Le substitut du procureur, Eric Iverson, a tenté mardi 22 août 2012 de contrer les propos de l’officier français, qui affirme que Jean-Pierre Bemba n’avait pas le contrôle sur les troupes du Mouvement pour la libération du Congo (MLC), envoyées en renfort au président Ange-Felix Patassé, menacé, en 2002 et 2003, par les rebelles de François Bozizé.
L’audition de l’expert Jacques Seara, premier témoin appelé par la défense de Jean-Pierre Bemba, se poursuivait ainsi devant la Cour pénale internationale (CPI) avec le contre-interrogatoire du procureur.
Les combattants de l’Armée de libération du Congo (ALC, bras armé du MLC), envoyés en Centrafrique par l’accusé n’étaient « pas sous le commandement et le contrôle opérationnel de Monsieur Bemba, mais aux ordres des autorités centrafricaines », a de nouveau asséné le témoin, ajoutant qu’il « était normal qu’ils fassent des rapports quotidiens » à Gbadolite, QG de Jean-Pierre Bemba en République démocratique du Congo (RDC), puisqu’ils conservaient « néanmoins leur appartenance à l’ALC».
Lors de son interrogatoire, l’expert avait affirmé qu’il était impossible de commander une force à plusieurs milliers de kilomètres de distance. « Si on suit votre raisonnement, les commandants de l’Otan déployés à Bruxelles n’ont aucune possibilité de contrôle sur leurs troupes en Afghanistan ? », a demandé le procureur. « Vous parlez d’une guerre de 2012, qui n’a rien à voir avec la situation en République Centrafricaine où on est dans un conflit de fantassins », a rétorqué le témoin.
« Mais il [Jean-Pierre Bemba] avait des moyens, il avait un Turaya [téléphone satellitaire], le colonel Mustafa aussi.

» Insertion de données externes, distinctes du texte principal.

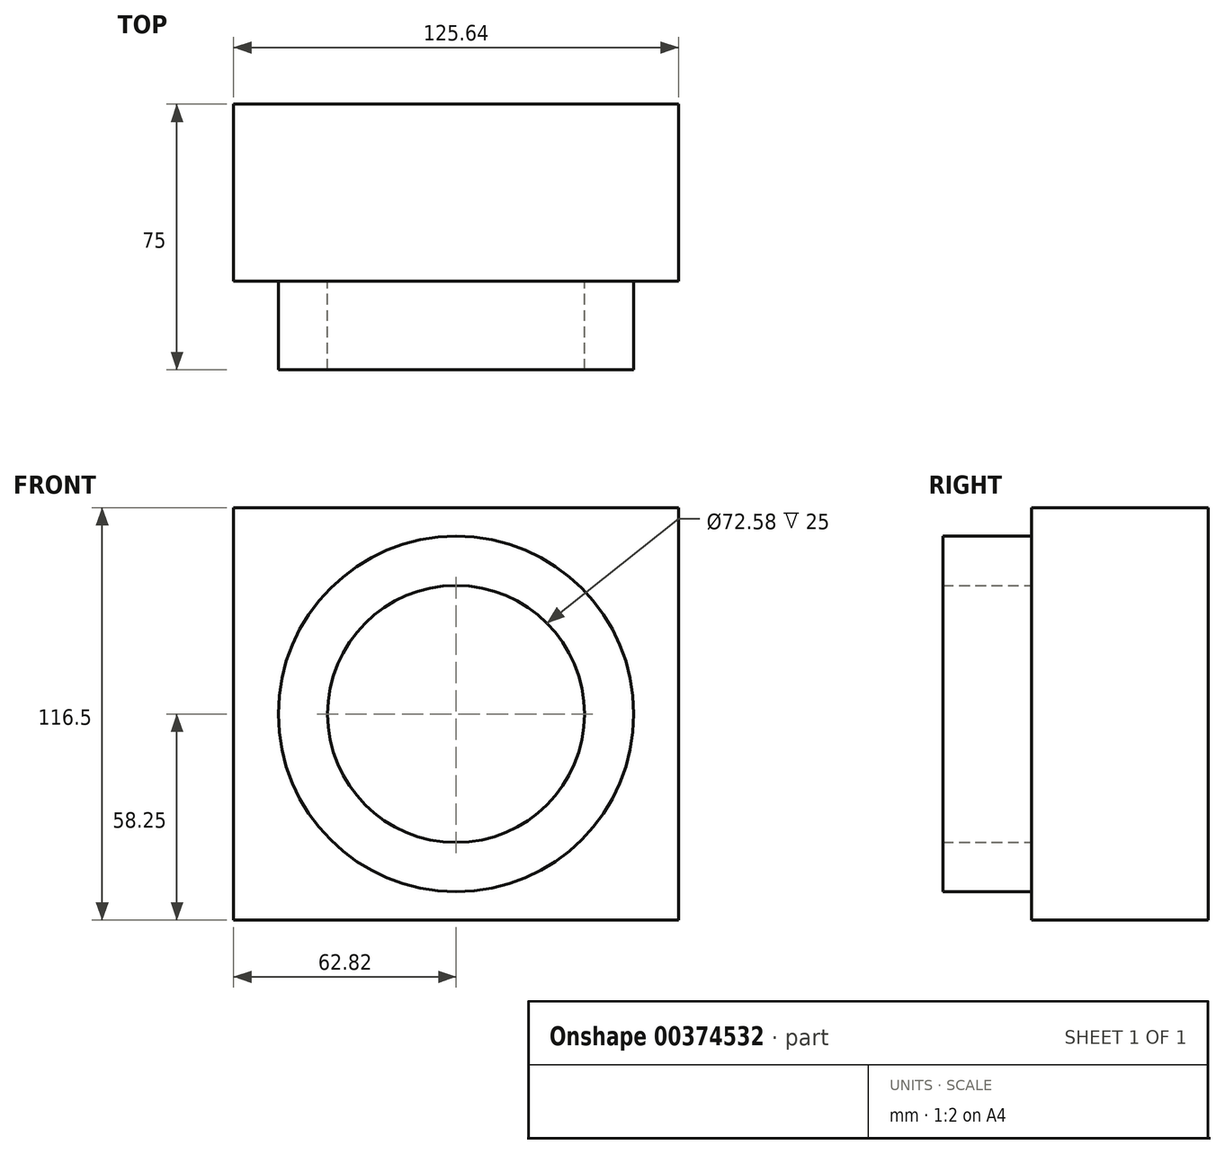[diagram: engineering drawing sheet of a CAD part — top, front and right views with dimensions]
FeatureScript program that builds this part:
annotation { "Feature Type Name" : "Feature", "Feature Type Description" : "" }
export const myFeature = defineFeature(function(context is Context, id is Id, definition is map)
    precondition{}
    {
        {
            var Q0;
            Q0=qCreatedBy(makeId("Front.planeOp"),FACE);
            var sketch = newSketch(context, id + "F0", { "sketchPlane" : qUnion([Q0])});
            skLineSegment(sketch, "E0.bottom", {"start": v(62.82, -58.25) * mm, "end": v(-62.82, -58.25) * mm});
            skLineSegment(sketch, "E0.top", {"start": v(62.82, 58.25) * mm, "end": v(-62.82, 58.25) * mm});
            skLineSegment(sketch, "E0.left", {"start": v(62.82, -58.25) * mm, "end": v(62.82, 58.25) * mm});
            skLineSegment(sketch, "E0.right", {"start": v(-62.82, -58.25) * mm, "end": v(-62.82, 58.25) * mm});
            skPoint(sketch, "E0.middle", {"position": v(0, 0) * mm});
            skSolve(sketch);
        }
        {
            var Q0;
            Q0=makeQuery(id+"F0.imprint","IMPRINT",FACE,{"disambiguationData":[TD([[makeQuery(id+"F0.imprint","IMPRINT",EDGE,{"derivedFrom":sQuery(id+"F0.wireOp",EDGE,"E0.bottom")}),-1.0]])]});
            extrude(context, id + "F1", {"entities" : qUnion([Q0]), "depth" : 50 * mm});
        }
        {
            var Q0;
            Q0=makeQuery(id+"F1.opExtrude","CAP_FACE",FACE,{"disambiguationData":[OSD([sQuery(id+"F0.wireOp",EDGE,"E0.bottom"),sQuery(id+"F0.wireOp",EDGE,"E0.top"),sQuery(id+"F0.wireOp",EDGE,"E0.left"),sQuery(id+"F0.wireOp",EDGE,"E0.right")])],"isStart":false});
            var sketch = newSketch(context, id + "F2", { "sketchPlane" : qUnion([Q0])});
            skCircle(sketch, "E1", {"center": v(0, 0) * mm, "radius": 50.2 * mm});
            skCircle(sketch, "E2", {"center": v(0, 0) * mm, "radius": 36.3 * mm});
            skSolve(sketch);
        }
        {
            var Q0;
            Q0=makeQuery(id+"F2.imprint","IMPRINT",FACE,{"disambiguationData":[TD([[makeQuery(id+"F2.imprint","IMPRINT",EDGE,{"derivedFrom":sQuery(id+"F2.wireOp",EDGE,"E1")}),1.0]])]});
            extrude(context, id + "F3", {"entities" : qUnion([Q0]), "operationType" : NewBodyOperationType.ADD, "depth" : 25 * mm});
        }
    });
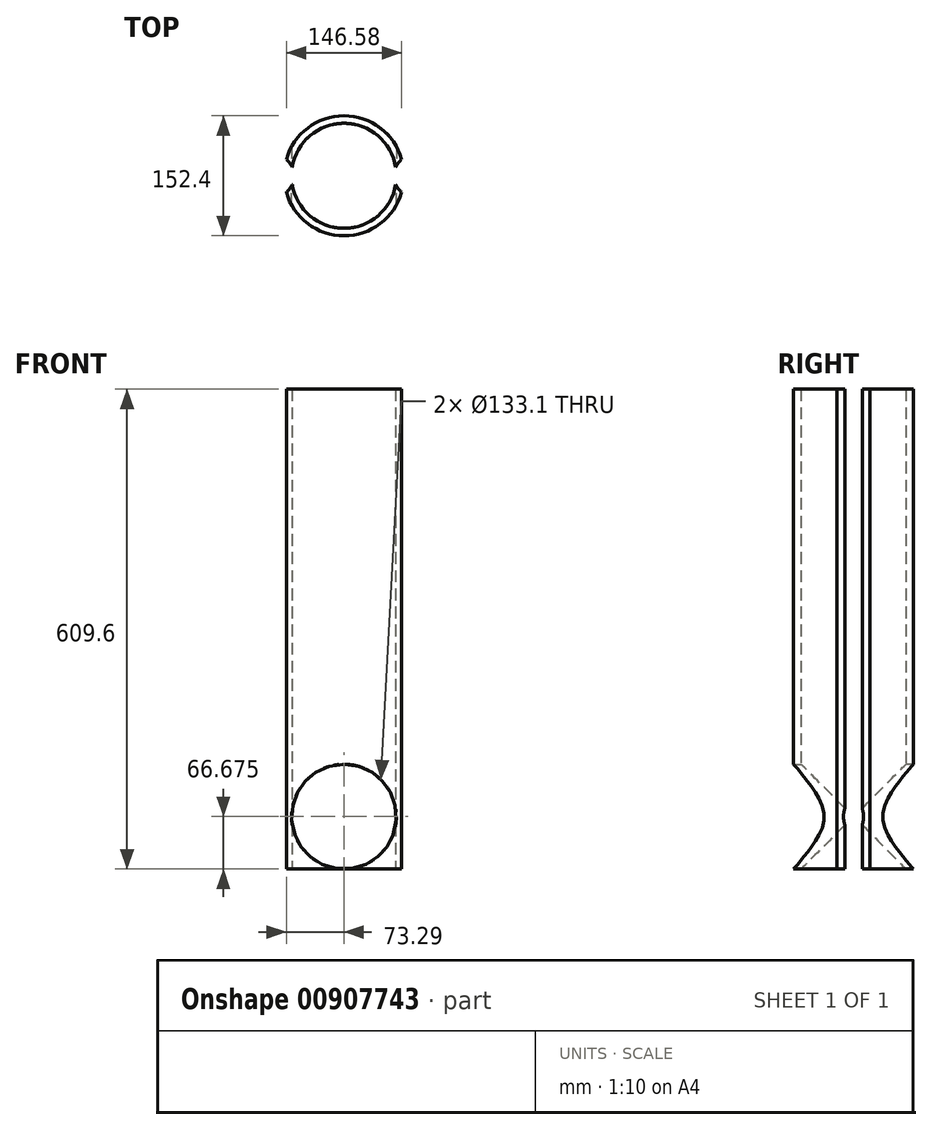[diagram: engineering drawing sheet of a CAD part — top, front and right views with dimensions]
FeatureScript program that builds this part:
annotation { "Feature Type Name" : "Feature", "Feature Type Description" : "" }
export const myFeature = defineFeature(function(context is Context, id is Id, definition is map)
    precondition{}
    {
        {
            var Q0;
            Q0=qCreatedBy(makeId("Top.planeOp"),FACE);
            var sketch = newSketch(context, id + "F0", { "sketchPlane" : qUnion([Q0])});
            skArc(sketch, "E0", {"start": v(-61.65, -25.4) * mm, "mid": v(0, -66.68) * mm, "end": v(61.65, -25.4) * mm});
            skArc(sketch, "E1", {"start": v(-71.84, -25.4) * mm, "mid": v(0, -76.2) * mm, "end": v(71.84, -25.4) * mm});
            skPoint(sketch, "E2.orphan", {"position": v(-58.57, -25.4) * mm});
            skPoint(sketch, "E3.orphan", {"position": v(-61.54, 25.4) * mm});
            skArc(sketch, "E4.trimOffspring", {"start": v(61.65, 25.4) * mm, "mid": v(0, 66.68) * mm, "end": v(-61.65, 25.4) * mm});
            skArc(sketch, "E5.trimOffspring", {"start": v(71.84, 25.4) * mm, "mid": v(0, 76.2) * mm, "end": v(-71.84, 25.4) * mm});
            skArc(sketch, "E6", {"start": v(-61.65, -25.4) * mm, "mid": v(-64.1, -18.35) * mm, "end": v(-65.75, -11.06) * mm});
            skArc(sketch, "E7.0", {"start": v(-65.75, 11.06) * mm, "mid": v(-68.95, 16.4) * mm, "end": v(-73.29, 20.87) * mm});
            skArc(sketch, "E8", {"start": v(-71.84, 25.4) * mm, "mid": v(-72.6, 23.15) * mm, "end": v(-73.29, 20.87) * mm});
            skArc(sketch, "E9", {"start": v(-71.84, -25.4) * mm, "mid": v(-72.6, -23.15) * mm, "end": v(-73.29, -20.87) * mm});
            skArc(sketch, "E10.trimOffspring", {"start": v(-65.75, 11.06) * mm, "mid": v(-64.1, 18.35) * mm, "end": v(-61.65, 25.4) * mm});
            skArc(sketch, "E11.trimOffspring", {"start": v(-73.29, -20.87) * mm, "mid": v(-68.95, -16.4) * mm, "end": v(-65.75, -11.06) * mm});
            skArc(sketch, "E12.MirrorCS", {"start": v(73.29, -20.87) * mm, "mid": v(68.95, -16.4) * mm, "end": v(65.75, -11.06) * mm});
            skArc(sketch, "E13.MirrorCS", {"start": v(61.65, -25.4) * mm, "mid": v(64.1, -18.35) * mm, "end": v(65.75, -11.06) * mm});
            skArc(sketch, "E14.MirrorCS", {"start": v(71.84, -25.4) * mm, "mid": v(72.6, -23.15) * mm, "end": v(73.29, -20.87) * mm});
            skArc(sketch, "E15.MirrorCS", {"start": v(65.75, 11.06) * mm, "mid": v(64.1, 18.35) * mm, "end": v(61.65, 25.4) * mm});
            skArc(sketch, "E16.MirrorCS", {"start": v(71.84, 25.4) * mm, "mid": v(72.6, 23.15) * mm, "end": v(73.29, 20.87) * mm});
            skArc(sketch, "E17.MirrorCS", {"start": v(65.75, 11.06) * mm, "mid": v(68.95, 16.4) * mm, "end": v(73.29, 20.87) * mm});
            skSolve(sketch);
        }
        {
            var Q0;
            Q0 = qSketchRegion(id + "F0", true);
            extrude(context, id + "F1", {"entities" : qUnion([Q0]), "depth" : 609.6 * mm, "offsetDistance" : 25.4 * mm});
        }
        {
            var Q0;
            Q0=qCreatedBy(makeId("Top.planeOp"),FACE);
            var sketch = newSketch(context, id + "F2", { "sketchPlane" : qUnion([Q0])});
            skCircle(sketch, "E18", {"center": v(0, 0) * mm, "radius": 76.2 * mm});
            skSolve(sketch);
        }
        {
            var Q0;
            Q0=qCreatedBy(makeId("Front.planeOp"),FACE);
            var sketch = newSketch(context, id + "F3", { "sketchPlane" : qUnion([Q0])});
            skCircle(sketch, "E19", {"center": v(0, 66.68) * mm, "radius": 66.55 * mm});
            skSolve(sketch);
        }
        {
            var Q0;
            Q0 = qSketchRegion(id + "F3", true);
            extrude(context, id + "F4", {"entities" : qUnion([Q0]), "operationType" : NewBodyOperationType.REMOVE, "oppositeDirection" : true, "depth" : 154.94 * mm, "offsetDistance" : 25.4 * mm});
        }
        {
            var Q0;
            Q0 = qSketchRegion(id + "F3", true);
            extrude(context, id + "F5", {"entities" : qUnion([Q0]), "operationType" : NewBodyOperationType.REMOVE, "depth" : 124.46 * mm, "offsetDistance" : 25.4 * mm});
        }
    });
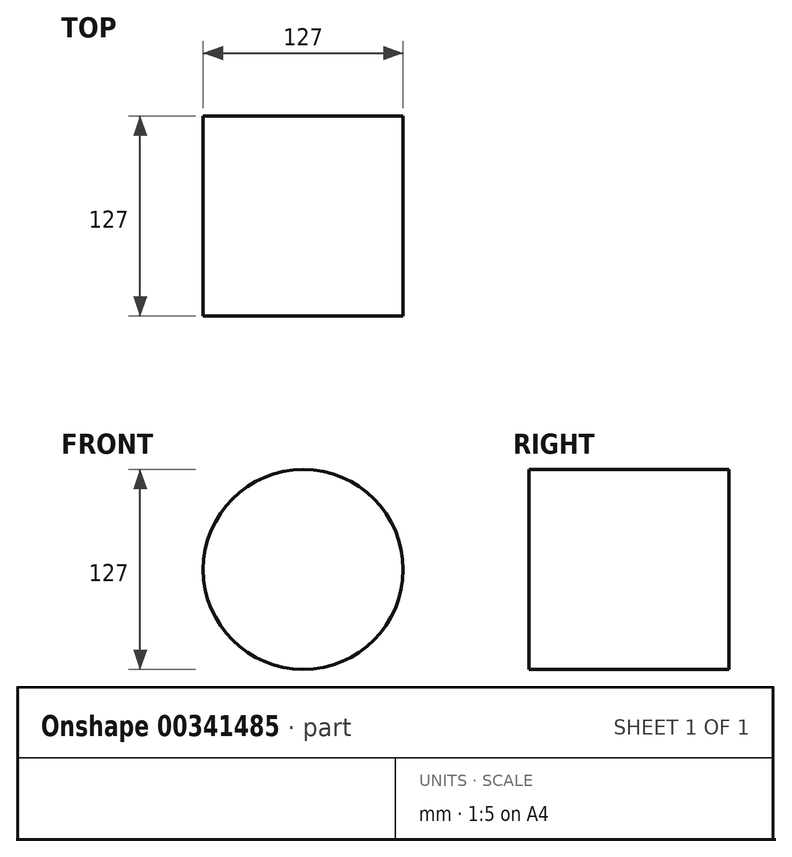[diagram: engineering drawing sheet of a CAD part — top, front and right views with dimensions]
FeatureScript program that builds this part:
annotation { "Feature Type Name" : "Feature", "Feature Type Description" : "" }
export const myFeature = defineFeature(function(context is Context, id is Id, definition is map)
    precondition{}
    {
        {
            var Q0;
            Q0=qCreatedBy(makeId("Front.planeOp"),FACE);
            var sketch = newSketch(context, id + "F0", { "sketchPlane" : qUnion([Q0])});
            skCircle(sketch, "E0", {"center": v(0, 0) * mm, "radius": 63.5 * mm});
            skSolve(sketch);
        }
        {
            var Q0;
            Q0 = qSketchRegion(id + "F0", true);
            extrude(context, id + "F1", {"entities" : qUnion([Q0]), "endBound" : BoundingType.SYMMETRIC, "depth" : 127 * mm});
        }
    });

Alors pourquoi tirez-vous ces conclusions ? » a encore interrogé Eric Iverson. « Il n’était pas informé en temps réel et n’avait pas toutes les informations qu’il faut pour commander. A Gbadolite, il ne pouvait pas être au courant » de la position des forces, de la situation du terrain. « Le colonel Mustafa était sur le terrain, il possédait tous les éléments nécessaires à la prise de décision. C’est le colonel Mustafa qui commandait la force sur le terrain », a de nouveau répété le général Seara.
Le procureur s’est aussi étonné qu’il n’y ait eu aucun accord écrit, entre les forces centrafricaines et le MLC sur les « formalités d’engagement ». « Je n’ai vu aucune trace d’un document traitant de ce sujet », a signalé l’expert.
Le procès pour crimes contre l’humanité intenté contre Jean-Pierre Bemba a débuté en novembre 2010. La défense a commencé a présenté ses preuves le 14 août et dispose de huit mois pour appeler ses 63 témoins à la barre.